### HOW TO COMPLETE THIS TASK
Return the records word for word. Pictures do not belong in the copy.
:: SUPPLIED RECORDS ::
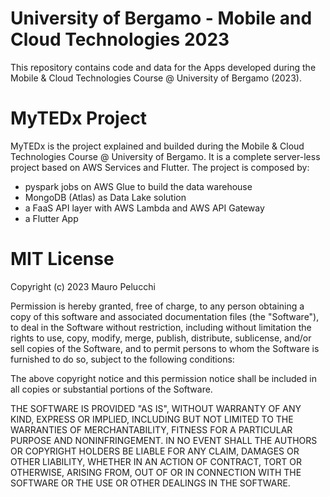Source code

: # University of Bergamo - Mobile and Cloud Technologies 2023

This repository contains code and data for the Apps developed during the Mobile & Cloud Technologies Course @ University of Bergamo (2023).


# MyTEDx Project

MyTEDx is the project explained and builded during the Mobile & Cloud Technologies Course @ University of Bergamo.
It is a complete server-less project based on AWS Services and Flutter.
The project is composed by:
- pyspark jobs on AWS Glue to build the data warehouse
- MongoDB (Atlas) as Data Lake solution
- a FaaS API layer with AWS Lambda and AWS API Gateway
- a Flutter App



# MIT License

Copyright (c) 2023 Mauro Pelucchi

Permission is hereby granted, free of charge, to any person obtaining a copy of this software and associated documentation files (the "Software"), to deal in the Software without restriction, including without limitation the rights to use, copy, modify, merge, publish, distribute, sublicense, and/or sell copies of the Software, and to permit persons to whom the Software is furnished to do so, subject to the following conditions:

The above copyright notice and this permission notice shall be included in all copies or substantial portions of the Software.

THE SOFTWARE IS PROVIDED "AS IS", WITHOUT WARRANTY OF ANY KIND, EXPRESS OR IMPLIED, INCLUDING BUT NOT LIMITED TO THE WARRANTIES OF MERCHANTABILITY, FITNESS FOR A PARTICULAR PURPOSE AND NONINFRINGEMENT. IN NO EVENT SHALL THE AUTHORS OR COPYRIGHT HOLDERS BE LIABLE FOR ANY CLAIM, DAMAGES OR OTHER LIABILITY, WHETHER IN AN ACTION OF CONTRACT, TORT OR OTHERWISE, ARISING FROM, OUT OF OR IN CONNECTION WITH THE SOFTWARE OR THE USE OR OTHER DEALINGS IN THE SOFTWARE.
:::
### SOLUTION BELOW
Source code

: # University of Bergamo - Mobile and Cloud Technologies 2023

This repository contains code and data for the Apps developed during the Mobile & Cloud Technologies Course @ University of Bergamo (2023).


# MyTEDx Project

MyTEDx is the project explained and builded during the Mobile & Cloud Technologies Course @ University of Bergamo.
It is a complete server-less project based on AWS Services and Flutter.
The project is composed by:
- pyspark jobs on AWS Glue to build the data warehouse
- MongoDB (Atlas) as Data Lake solution
- a FaaS API layer with AWS Lambda and AWS API Gateway
- a Flutter App



# MIT License

Copyright (c) 2023 Mauro Pelucchi

Permission is hereby granted, free of charge, to any person obtaining a copy of this software and associated documentation files (the "Software"), to deal in the Software without restriction, including without limitation the rights to use, copy, modify, merge, publish, distribute, sublicense, and/or sell copies of the Software, and to permit persons to whom the Software is furnished to do so, subject to the following conditions:

The above copyright notice and this permission notice shall be included in all copies or substantial portions of the Software.

THE SOFTWARE IS PROVIDED "AS IS", WITHOUT WARRANTY OF ANY KIND, EXPRESS OR IMPLIED, INCLUDING BUT NOT LIMITED TO THE WARRANTIES OF MERCHANTABILITY, FITNESS FOR A PARTICULAR PURPOSE AND NONINFRINGEMENT. IN NO EVENT SHALL THE AUTHORS OR COPYRIGHT HOLDERS BE LIABLE FOR ANY CLAIM, DAMAGES OR OTHER LIABILITY, WHETHER IN AN ACTION OF CONTRACT, TORT OR OTHERWISE, ARISING FROM, OUT OF OR IN CONNECTION WITH THE SOFTWARE OR THE USE OR OTHER DEALINGS IN THE SOFTWARE.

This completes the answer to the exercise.